Worked with documentary films for more than 20 years at the Danish Film Board, as press officer, festival representative and film consultant/commissioner. Co-founder of Balticum Film and TV Festival, Filmkontakt Nord, Documentary of the EU and EDN (European Documentary Network).
Awards: 2004 the Danish Roos Prize for his contribution to the Danish and European documentary culture. 2006 an award for promoting Portuguese documentaries. 2014 he received the EDN Award “for an outstanding contribution to the development of the European documentary culture”. 2016 The Cross of the Knight of the Order for Merits to Lithuania. 2019 a Big Stamp at the 15th edition of ZagrebDox. 2021 receipt of the highest state decoration, Order of the Three Stars, Fourth Class, for the significant contribution to the development and promotion of Latvian documentary cinema outside Latvia. In 2022 he received an honorary award at DocsBarcelona’s 25th edition having served as organizer and programmer since the start of the festival.

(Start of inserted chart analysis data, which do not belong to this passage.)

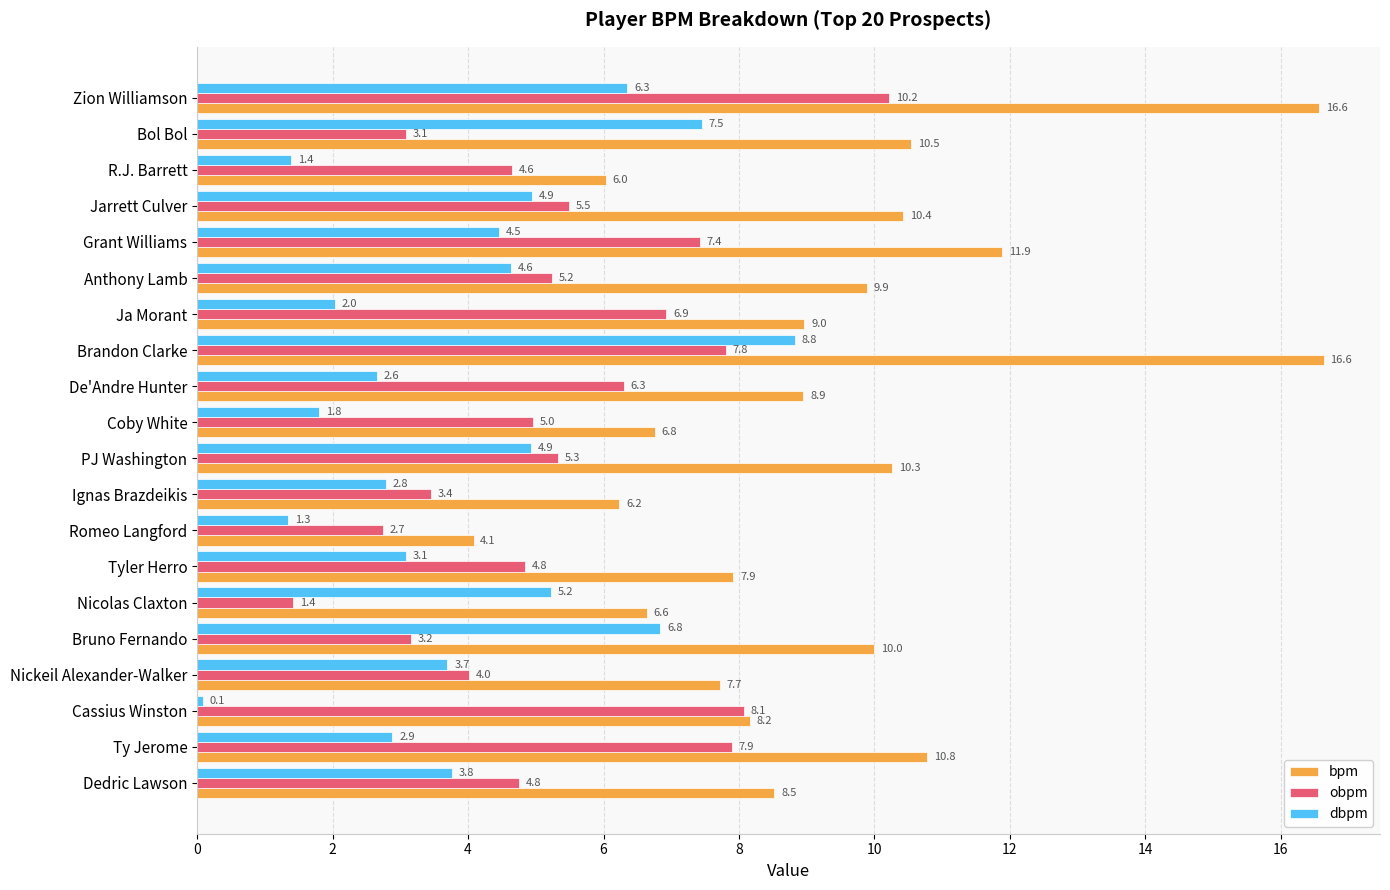

Rank the series by their maximum value, from highest to lowest.

bpm, obpm, dbpm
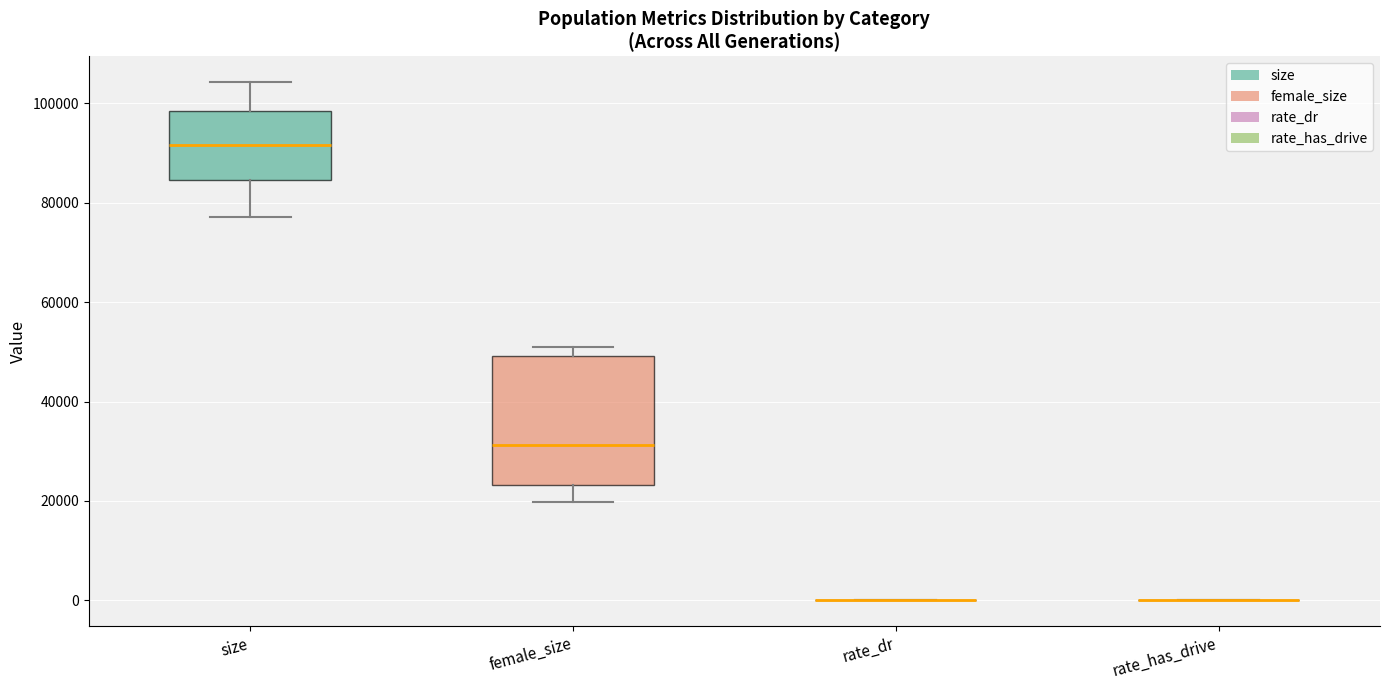

Comparing the boxes themselves (not the whiskers), which one is the tallest?

female_size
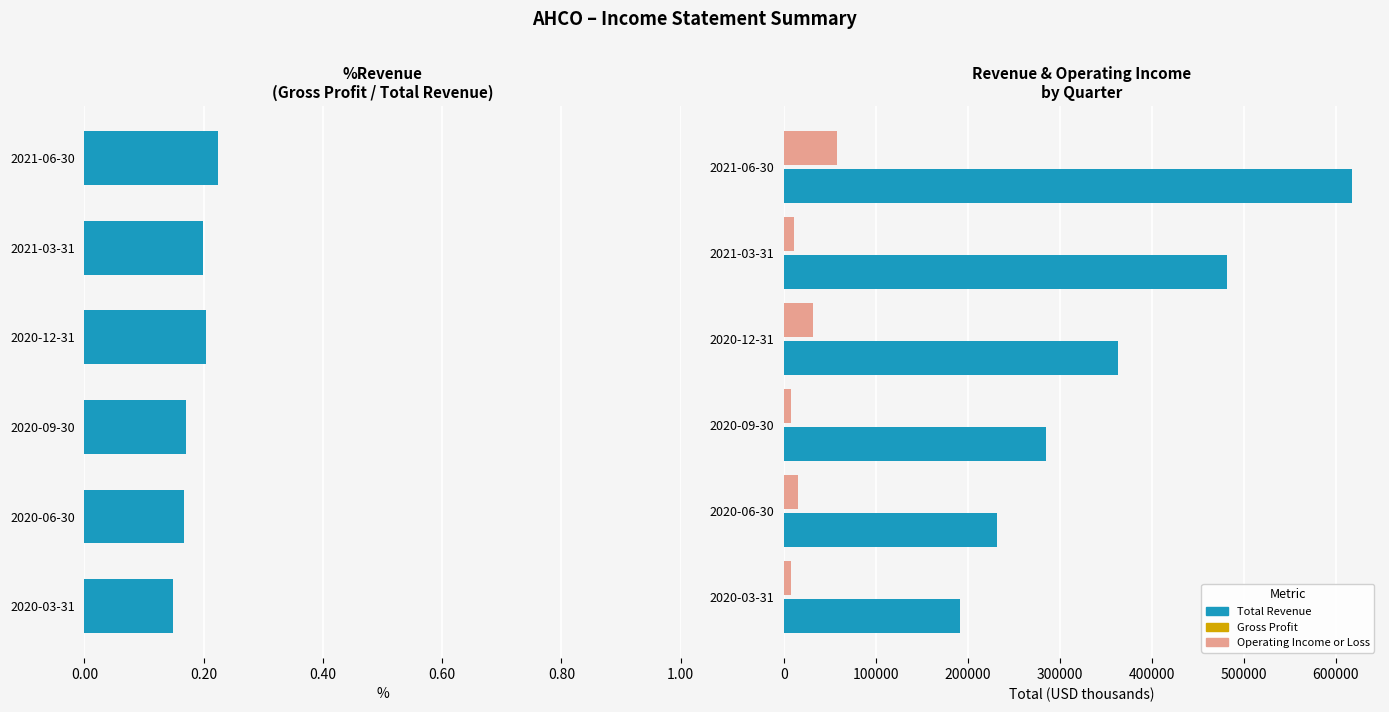

List the series in order of their peak value, highest first.

Total Revenue, Operating Income or Loss, Gross Profit %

From 1996 until 2005 he was the first director of EDN (European Documentary Network). From 2006 a freelance consultant and teacher in workshops like Ex Oriente, DocsBarcelona, Archidoc, Documentary Campus, Storydoc, Baltic Sea Forum, Black Sea DocStories, Caucadoc, CinéDOC Tbilisi, Docudays Kiev, Dealing With the Past Sarajevo FF as well as programme consultant for the festivals Magnificent7 in Belgrade, DOCSBarcelona, Verzio Budapest, Message2Man in St. Petersburg and DOKLeipzig. Teaches at the Zelig Documentary School in Bolzano Italy.